Playing to Win by A.G Lafley and Roger Martin. This book is an excellent blueprint for creating value maximising strategies. I particularly like the focus on understanding your core capabilities and playing to your strengths.
Working in an organisation where business culture isn’t people oriented, how do create an environment where people want to work for you/in your department?
I have always set a vision or ambition and defined the direction of travel that my part of the organisation needs to take and I have tried to do this in a “story telling” manner that has inspired people to want to go on the journey. Always this has involved change and often required new structures, skills and capabilities. I have seen it as my responsibility to define the end destination and the speed with which we get there. However, I have looked to my team and employees in the organisation to recommend the exact detail of how we get there, empowering them to identify the change programmes they will then implement. I have also stewarded the change process, the steps I believe necessary for change to be implemented successfully.
The final step in my change map is “communicate, communicate, communicate” and this is another area where I have taken an active leadership role, although encouraging my team to do so too.
Finally I see it as my role together with my Finance Director to manage upwards and to do so in manner that seeks to keep the corporate pressure away from flowing downwards to the team and wider organisation. We provide the umbrella that lets the rest of the team get on with making the change happen we have planned.
Most large organisations today have a strict bonus and pay raise policy, which makes it difficult to reward people even when you know they truly deserve it. Have you found a way of dealing with this?
It’s difficult as pay is a highly emotive subject and paying for performance is essential to reward effort. With pay rises I have always worked within corporate guidelines but in the past we have done something different in Cadbury’s regarding bonus. For a number of years we ran a bonus scheme called “pay the tigers.” As part of our annual plans communicated to the senior management team we announced that exceptional performance would be rewarded ahead of corporate guidelines and under performance would be lower. At the end of the year the executive team then reviewed personal contribution and rewarded accordingly. The overall bonus pot earned by the business remained the same but allocations within were handled differently. For the years this ran it did motivate exceptional performances and no one left citing that this approach was unfair. But it didn’t last long and we were asked to realign with Group pay and bonus policy, despite the success of our scheme.
Companies often refer to themselves as “family”, yet only a few supports their employees like a family supports its members – unconditionally. Aside from professional training, what support do you offer your employees?
I don’t recognise “family” as term that has been used. Other terms such as “winning” and “creating value” have been more widely used in my experience and these are not terms usually assigned to a family. However doing it in a manner where employees can contribute their best and get satisfaction and enjoyment from their role is essential. I am therefore a big fan of mentoring and encouraging senior managers to mentor junior employees at all levels through the organisation. In my experience both the mentee and the mentor can get a lot from an assignment and it is a great way of sharing experience and building bonds up and down the business.
Some managers believe in a strict hierarchy and the “do what I say approach”, sighting cultural norm as an excuse. What are your thoughts on this?

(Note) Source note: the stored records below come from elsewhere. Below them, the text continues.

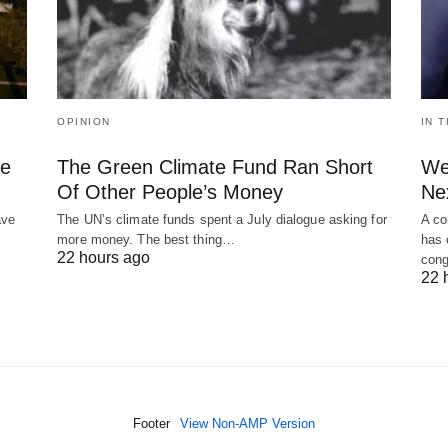
OPINION
IN 
le
The Green Climate Fund Ran Short
We
Of Other People’s Money
Ne
ave
The UN’s climate funds spent a July dialogue asking for
A co
more money. The best thing…
has 
22 hours ago
cong
22 
Footer
View Non-AMP Version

It’s not my style at all. Getting the most from people and celebrating with them their success is one of the most rewarding aspects of the role. It’s what motivates me!
Tell me how you decide what to delegate and to whom.
I think it is easier to say what I will not delegate! If you have worked to create a high performing team with a common purpose and clear roles and responsibilities then most things can be delegated. However I will not delegate the ambition and goals we are striving to achieve, the direction of travel or the time in which we need to get there. Essentially the what – the how is what we as a team need to work out and I am happy to play my role in achieving this as the team decides.
Team building has become a buzz word in the corporate world, yet many still do not see the value in applying it to their group or organisation. What are your beliefs and or successes around team building?
I think the most important task of a leader of a team is finding time to spend together discussing how the team will work with each other. Deciding why the team should get together and therefore defining its purpose. Agreeing how to “disagree well together” and determining it’s communicating style. Establishing the roles and responsibilities of each team member. This should be done through formal sessions where the leader and all team members participate together. After this I prefer as much social interaction as we can find the time for. Getting to know each other over a dinner or at an out of work event.
When it comes to morning or weekly briefings do you conduct those in person or via a memo?
We would hold weekly “lightning rounds” on a Monday morning. A short meeting in person for those who could attend or by phone or written report if team members were elsewhere. A concise update on all that was happening in the week ahead and how we could best work together.
How do you decide to be available to your team (i.e. text/Email/voice call/video call)? How do you determine the best way for them to contact you that does not interrupt your workflow?
I always prefer to speak in person if possible. I think making time for this is one of my first priorities. It is easier to judge issues when discussing first hand. Otherwise what ever way works for us both, given where we are and what is happening, as long as we communicating regularly together.
How much do you value transparency of information at work? To what extent do you share information with your team?
I think transparency is essential. I would always prefer to make more information available rather than less if it is relevant to what we are doing together. I think all members of the team should be up to date on the latest status and know what is happening, good or bad. I would also try and make as much information available to the wider organisation through our monthly “stop the floor” routines where my top team would speak on current issues, in person to all present in the office and via email/video blogs to those out in the market. Of course there are confidences you need to keep and specifics you should not communicate to avoid putting employees in a position where they hold market sensitive information but there are ways to communicate the direction of travel that keeps everyone informed.
How do you best separate work life from personal life – for a healthy balance? What are your biggest challenges around this? How does this impact you personally?
Surprisingly I found this easier whilst in my corporate past than in my current entrepreneurial role! For me I always saw the home doormat as the threshold I stepped over where I left work behind. Now I need to be honest and say that I would spend a significant amount of time travelling or in the office and so much of the task aspect of the role could be dealt with whilst in the work environment. However I could switch off from the pressures of work when home and did not feel the need to check email or voicemail until the next working day. The exception to this was whilst out running, still my most productive time for thinking, and where I could muse on issues or opportunities whilst working up a sweat!
Now that I am out of corporate and working on my own start-up from my home base it has become a lot harder to separate work from home life.
I still don’t suffer from the fear of missing out on matters or have a compulsion to keep checking my smartphone but with my office so close I am often finding myself back at my desk jotting away when I have some inspirational thoughts even though the work day is over.
Explain how you work with HR for recruiting and interviewing. What works for you and how do you handle the interviewing process for vetting candidates?
I have always worked very closely with my HR Director and saw this relationship as one of the most important on my team. Getting the right people on board is essential but also making sure you know what the temperature is in your business is critical too. As the MD getting to hear and feel this can be difficult and so I have looked to my HR Director for this guidance. Therefore when it comes to recruitment it has always been an area where I have worked closely with HR. From making sure the brief is correct to screening final candidates and then conducting interviews in a structured manner, we have shared the responsibility together.
Sometimes an employee is not working out despite your best efforts and you know that this relationship is not serving them or the business. At which point do you decide to part company and how do you go about it?
As soon as you realise this! I think it is important to be honest and clear. If you are in this situation it is best for both parties to discuss openly as the business will not be getting the results required and most likely the employee will not be getting satisfaction from the role they should. Therefore an open conversation and a fair approach should be taken before the situation develops.